Defiance Page 86

“Don’t,” I say, and she tilts her head back to look at me. “Don’t keep me at a distance.”

“Who said anything about keeping you at a distance?” Her smile lingers in her eyes.

But when she leans in to kiss me, I’m the one who pulls back because suddenly just being with her isn’t enough. Not nearly enough.

“Logan?”

I close my eyes and reach for the courage to ask her to give me the words I need.

Her lips brush mine, sweet and hesitant, and I open my eyes. She’s all I can see. All I can taste when I breathe in. Her body molds itself to mine like she was made for me, and I want her to feel it too. To acknowledge it.

To hope for it in the middle of so much hopelessness.

“Rachel, I need …” The words won’t come. I don’t know how to say that I need everything she is without making it sound like more than she can give.

Please don’t let it be more than she can give.

“What do you need?” Her face is luminous beneath the golden fingers of the waning sun.

And suddenly the words are there, falling into place like I always knew the way to reach her. “I need to know what you need. What you want. Not from the device, not from the Commander, but from me.”

She stiffens, shoulders lifting toward her jaw as if to protect herself from a blow she has to know I’ll never deliver.

“Please.” I can barely push the word out. “Please, Rachel. Look past the loss, the grief. Look at me.”

She closes her eyes. I feel like I’ve been slashed open inside where no one will ever see me bleed. But then she takes a deep breath, relaxes her shoulders, and looks at me, tears filling her eyes.

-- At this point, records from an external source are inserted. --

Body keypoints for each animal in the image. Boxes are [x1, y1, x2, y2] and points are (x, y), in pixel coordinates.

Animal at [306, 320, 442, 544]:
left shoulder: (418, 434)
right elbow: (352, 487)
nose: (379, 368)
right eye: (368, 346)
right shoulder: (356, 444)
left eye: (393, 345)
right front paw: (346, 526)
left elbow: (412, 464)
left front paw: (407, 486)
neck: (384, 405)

“I need you, Logan. Just you.”

I tighten my grip on her tunic. “Why?”

“Because I still love you.” Her voice catches. “I never stopped. I thought I had. I wanted to. But somehow … it’s like part of you lives inside the most important part of me, and I don’t know how to separate the two.” Tears spill over, tracing a glistening path down her cheeks. “I love you, Logan.”

Joy surges through me, brilliant and wild. I cup her face in my hands and wipe away her tears. “I love you too, Rachel. Always.” And then I do my best to use the full hour I’ve been given to kiss her senseless.

CHAPTER SIXTY-FIVE

RACHEL

I can’t sleep. My lips are still swollen from Logan’s kisses, and the ache I feel for him wants to spill out of my fragile skin, envelop me, and tempt me to forget everything that lies ahead.

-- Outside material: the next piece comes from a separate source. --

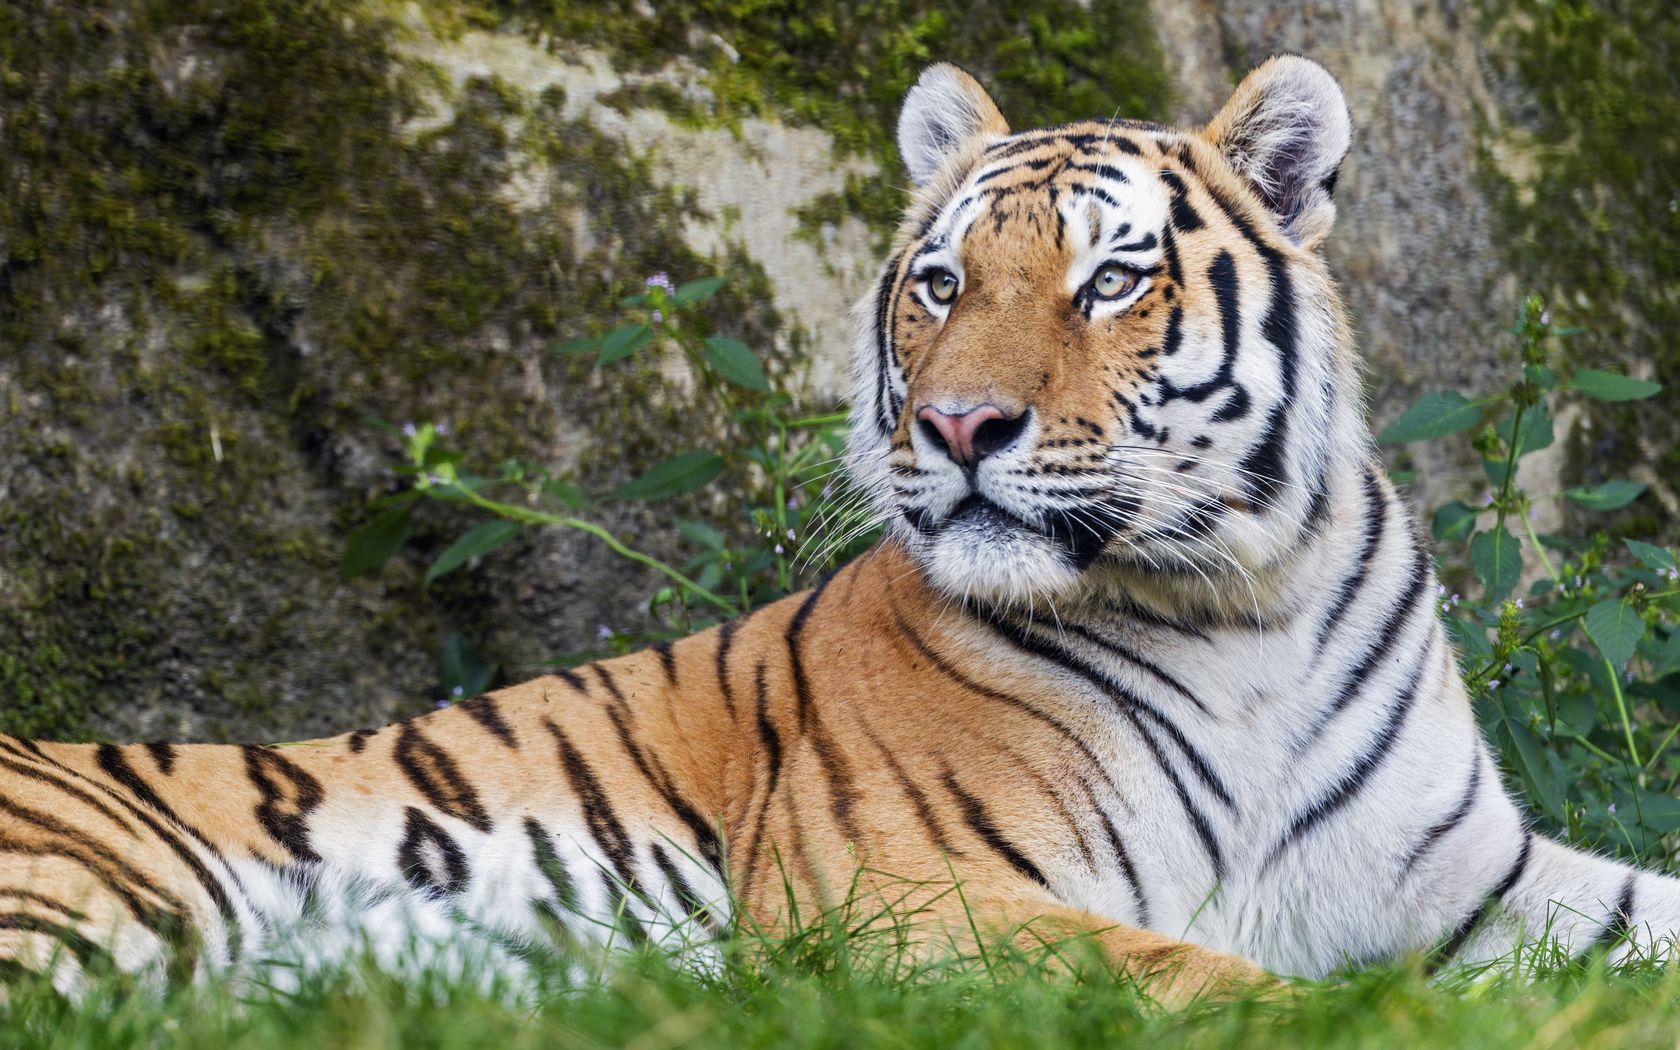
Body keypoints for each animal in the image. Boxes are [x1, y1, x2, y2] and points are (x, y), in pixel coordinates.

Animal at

But I can’t. Beneath the ache, the silence lives within me, demanding justice for Dad. For Oliver. For all of us. Willow accused me of wanting nothing but revenge. She was wrong.

I want redemption.

I just don’t think I can get it without exacting revenge first.

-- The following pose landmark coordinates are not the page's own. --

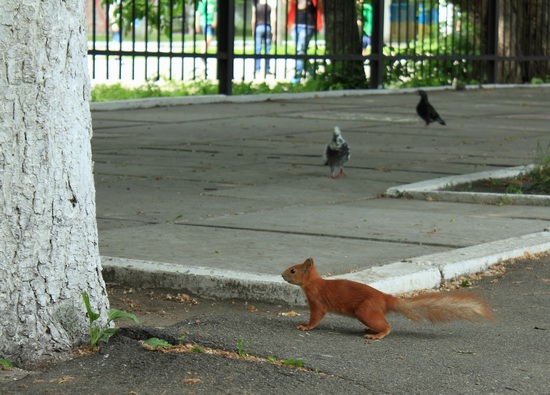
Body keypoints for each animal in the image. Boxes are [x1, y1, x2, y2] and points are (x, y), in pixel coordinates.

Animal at [284, 258, 496, 338]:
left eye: (293, 270)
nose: (282, 274)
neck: (314, 282)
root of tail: (386, 299)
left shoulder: (317, 300)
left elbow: (316, 316)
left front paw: (305, 326)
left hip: (365, 310)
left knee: (387, 326)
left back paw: (376, 335)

After tossing and turning on the soft bed of moss I made for us, I give up trying to sleep. I’m careful not to wake Logan as I get up. He looks peaceful beneath the pale light of the stars. I want to trace the lines of his face and memorize the way his skin feels beneath my fingertips, but I don’t. He needs to rest until it’s time for him to take the night watch shift from Quinn.

I walk a few paces away and sit with my back to a thick, silver-trunked oak. A few yards to my left, Willow sleeps in her tree cradle, her bow in hand. I don’t see Quinn, but it doesn’t matter. I didn’t get up for conversation. Besides, his calm stoicism is unnerving, and I never know what to say to him.

I sit in silence, listening to the distant hooting of an owl and the occasional whisper of a breeze as it tangles itself within the leaves above me. It’s the first time in days that I haven’t had someone talking to me, watching me, or expecting something from me. It doesn’t take long for my thoughts to fill the void with violent images. Oliver’s eyes growing distant as his blood spills onto me. Logan’s mother lying at the Commander’s feet, her back flayed raw, slipping away from her little boy until there’s nothing left. Dad, risking everything to keep the Commander from gaining a weapon he could use to obliterate any opposition, and then giving his life to save Quinn and Willow and trusting Logan and me to finish his mission.

“Want company?” Quinn asks quietly. I have no idea how long he’s been standing in front of me.

It’s on the tip of my tongue to say no, but I was wrong. I do want conversation. Even with Quinn. Anything to save me from the overwhelming images in my head.

“Sure,” I say, and he sits against the tree across from me, his long legs folded under him, his eyes scanning the area before coming back to rest on me.

“I hate it when people ask me how I’m doing,” he says as if this conversational opener should make sense to me. And strangely, it does. Because the last thing I want to be asked right now is how I’m doing.

“I wasn’t going to ask you that.”

He smiles, a flash of white teeth against his dark skin. “I’ll return the favor.”

We sit in silence for a moment, then he says, “You’re a lot like your dad, you know.”

The words both hurt and heal, and I don’t know how to respond.

“He always seemed so sure of himself, didn’t he?” he asks.

“Because he always knew what to do.”

Quinn smiles again, yet I swear I see sadness on his face. “No one always knows what to do, Rachel. We all just do the best we can with what we’ve got. Sometimes it works. Sometimes it ruins everything.”